How the V-8 Engine Sound is Made

How the V-8 Engine Sound is Made

By on Apr 29 2018

Everyone's heard it the sweet sound of a V-8 engine powering a beautiful and intricately designed car. The alluring engine is loved by nearly every car enthusiast and has a distinctive sound.

Each car brand offering vehicles with V-8 engines has a trademark type of sound, but how is the unique sound made?

A Balancing Act

Vehicle performance engineers research each engine to find the perfect balance between meeting noise control standards set by officials and pleasing customers who love the sound of the engine.

On the legal side of car manufacturing, the Noise Control Act of 1972 addresses sources of noise, including motor vehicles, machinery, appliances, and other commercial products. " It gave the Environmental Protection Agency (EPA) the power to regulate noise based on the degree of noise reduction available to each product and source.

The group works to protect people from extremely loud engines, as well as vehicles that make little to no sound like hybrids. They require the re-chargeable cars to have some level of noise so blind pedestrians or those who have low vision can detect the car being near them.

The Good, the Bad, and the Ugly

The engineers work to satisfy customers through exhaust tuning development.

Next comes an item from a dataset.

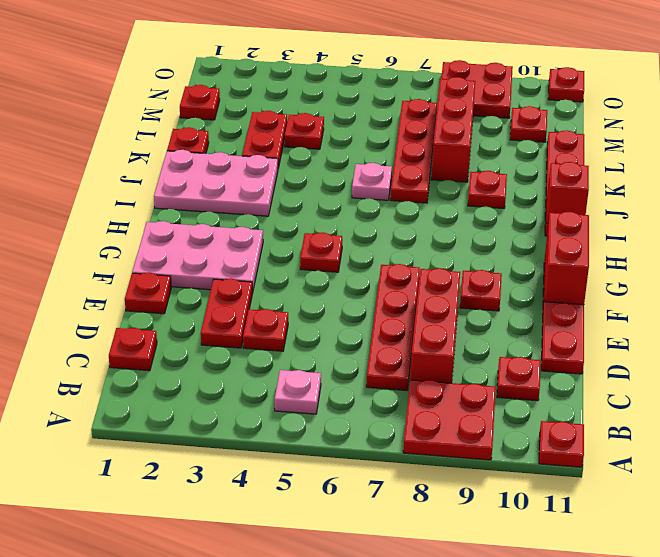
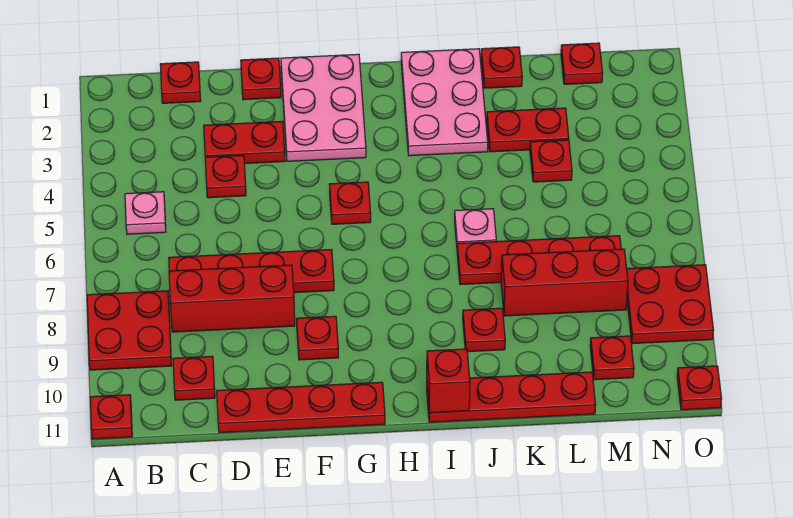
red 1x2 brick [544,212,589,305] -> none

They record the engine's sound and take it back to a lab to measure it. Depending on the assessment, they'll go back to the engine's design and make necessary adjustments, like increasing or decreasing airflow velocity.

While testing is a way to study and ultimately produce the good sounds an engine makes, engineers must also pay attention to the bad sounds. They rely on climate-controlled road simulators to do just that. The signature V-8 Camaro sound requires the artificial environment to find a balance between the right sound. The climate tests subject cars to 20-120 F temperatures to hear how the exhaust and engine handle extreme temperatures. It's crucial to listen for rattling or anything that may sound like its coming loose.

Torture tests are also used. The car is put through physical distress to try and find the same sort of negative sounds as the climate simulator is used for. Engineers work to find the exact source of the sound.

Supreme Sounding V-8 Engines

Once the appealing sounds are developed and the cringe-worthy noises are weeded out, the engine is harmonious to listen to.

The V-8 engine is common in some of the most powerful sports cars. In addition to the Camaro, a few other pleasing V-8 engines are in the Maserati GranTurismo, Porsche 918, the Jaguar F-Type R, and the Ford GT 5.4L.

In recent years, the car industry began slowly moving away from V-8 engines because of changing fuel economy. Sports cars will likely still utilize them by making slight modifications through downsizing the cylinder count; however, brands like Audi are doing away with it for a sole V-10 engine.